### Task objective
Copy the lines below exactly, starting at the line that contains "Vi erbjuder 3" and stopping after the last line, and include no other lines.

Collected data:
▼
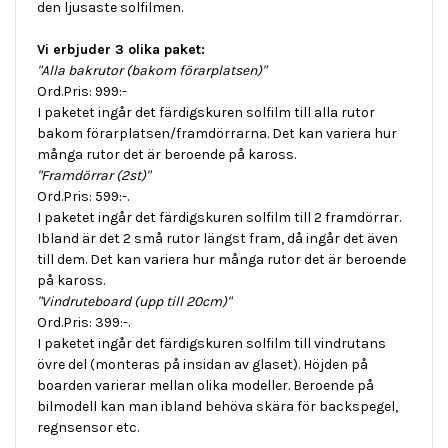
den ljusaste solfilmen.
Vi erbjuder 3 olika paket:
"Alla bakrutor (bakom förarplatsen)"
Ord.Pris: 999:-
I paketet ingår det färdigskuren solfilm till alla rutor
bakom förarplatsen/framdörrarna. Det kan variera hur
många rutor det är beroende på kaross.
"Framdörrar (2st)"
Ord.Pris: 599:-.
I paketet ingår det färdigskuren solfilm till 2 framdörrar.
Ibland är det 2 små rutor längst fram, då ingår det även
till dem. Det kan variera hur många rutor det är beroende
på kaross.
"Vindruteboard (upp till 20cm)"
Ord.Pris: 399:-.
I paketet ingår det färdigskuren solfilm till vindrutans
övre del (monteras på insidan av glaset). Höjden på
boarden varierar mellan olika modeller. Beroende på
bilmodell kan man ibland behöva skära för backspegel,
regnsensor etc.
▲
### Response for this exercise
Vi erbjuder 3 olika paket:
"Alla bakrutor (bakom förarplatsen)"
Ord.Pris: 999:-
I paketet ingår det färdigskuren solfilm till alla rutor
bakom förarplatsen/framdörrarna. Det kan variera hur
många rutor det är beroende på kaross.
"Framdörrar (2st)"
Ord.Pris: 599:-.
I paketet ingår det färdigskuren solfilm till 2 framdörrar.
Ibland är det 2 små rutor längst fram, då ingår det även
till dem. Det kan variera hur många rutor det är beroende
på kaross.
"Vindruteboard (upp till 20cm)"
Ord.Pris: 399:-.
I paketet ingår det färdigskuren solfilm till vindrutans
övre del (monteras på insidan av glaset). Höjden på
boarden varierar mellan olika modeller. Beroende på
bilmodell kan man ibland behöva skära för backspegel,
regnsensor etc.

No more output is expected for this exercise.